GRAND ISLE, La. -- Some workers who were hired to help clean up the oil spill in Grand Isle have said they're getting the runaround about getting paid.
Some workers for Ashland Marine, one of BP’s clean-up contractors, have gotten promises from the company that their checks are coming “tomorrow,” but tomorrow never comes.
Hundreds of workers descended on the beaches of Grand Isle the day President Barack Obama visited, including Magary Brown's husband.
“He have to leave here at least at like 2:30 in the morning so he can make it there for 4:30 'cause it's a couple of hours away,” Brown said.
Her husband took pictures of the crews the first day that he went to work on Grand Isle.
“He's been calling for five days for his check. Other guys that were working out there got their checks, but he didn't get his,” Brown said.
And she said he's not the only one.
His wife and mother are speaking for him, because he said he was forced to sign a confidentiality agreement when he took the job.
He said he should've been paid last Friday in Houma, but when he went to get his check, he was sent to three different locations.
“He had to go to three different places and mind you me, he had to find a ride to get there,” Brown said.
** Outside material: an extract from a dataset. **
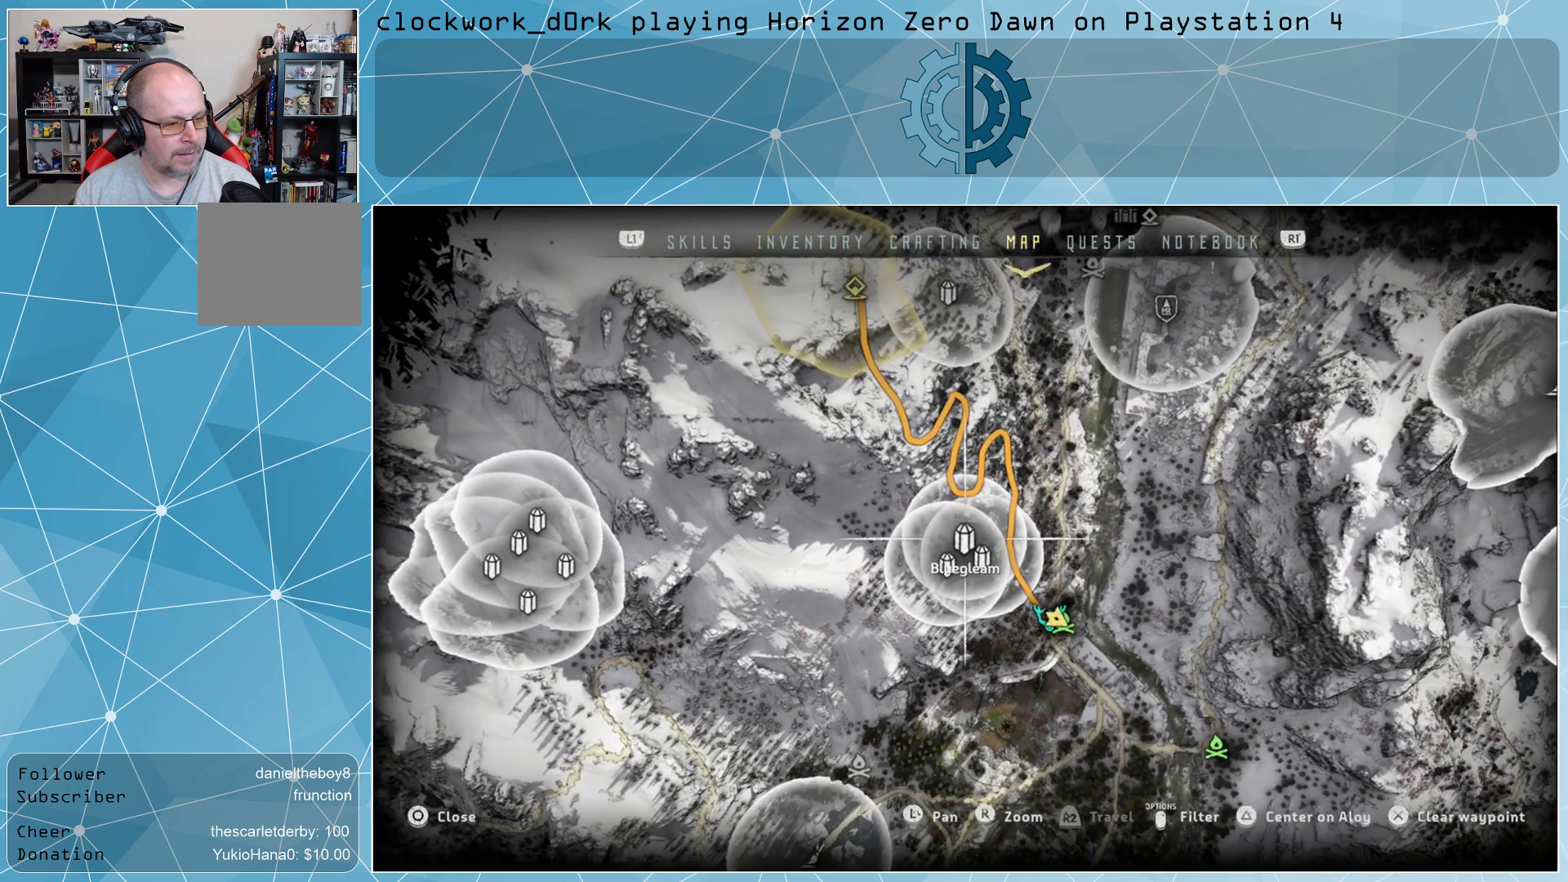
{"buttons": [], "left_stick": "center", "right_stick": "center", "events": [[33, "CIRCLE", "down"], [133, "CIRCLE", "up"]]}
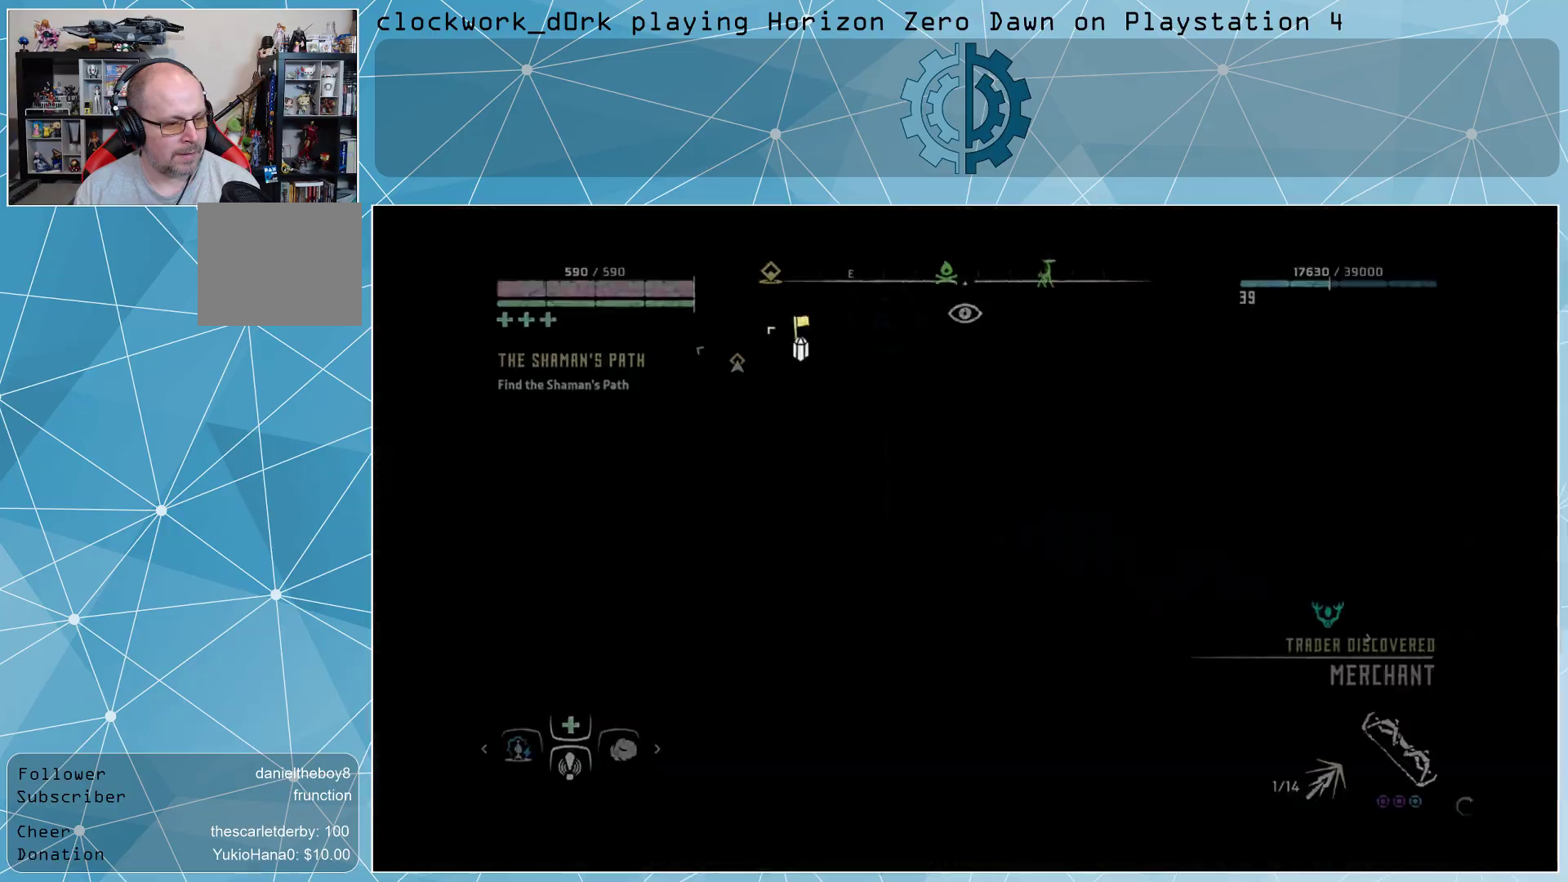
{"buttons": [], "left_stick": "center", "right_stick": "left", "events": [[367, "right_stick", "left"]]}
Police greeted the hundreds of workers who were looking to get paid at one of the locations. The head of Ashland Marine told us they got kicked out of two Houma locations because of the volume of people who came to the locations looking to get paid.
Many ended up at the Thibodaux Civic Center where 200 got their checks.
The company's president, Roland Orgeron, admits they're getting an onslaught of calls from people looking to get paid. However, this is what he said about the people who say they still haven’t received their checks:
“Everybody's been paid. The only ones that in question now is we're trying to make sure these guys signed in. Because if they don't sign the sheets there's no way for us to know they were out there working.”
But Brown said her husband did sign in for all 14 days that he worked, because he knew he couldn’t get paid without signing in. Her husband hasn't been back to work because he hasn’t been paid and she said many of his co-workers are in the same boat.
Reporter Katie Moore asked Orgeron, “You promise that these people are gonna get paid?” He replied, “They get paid every week.”
But according to Brown, not all of them are getting paid. Ashland Marine said they're planning on paying those workers who haven't yet received their checks on Friday at H.L. Bourgeois High School in Houma between 3 p.m. and 5 p.m.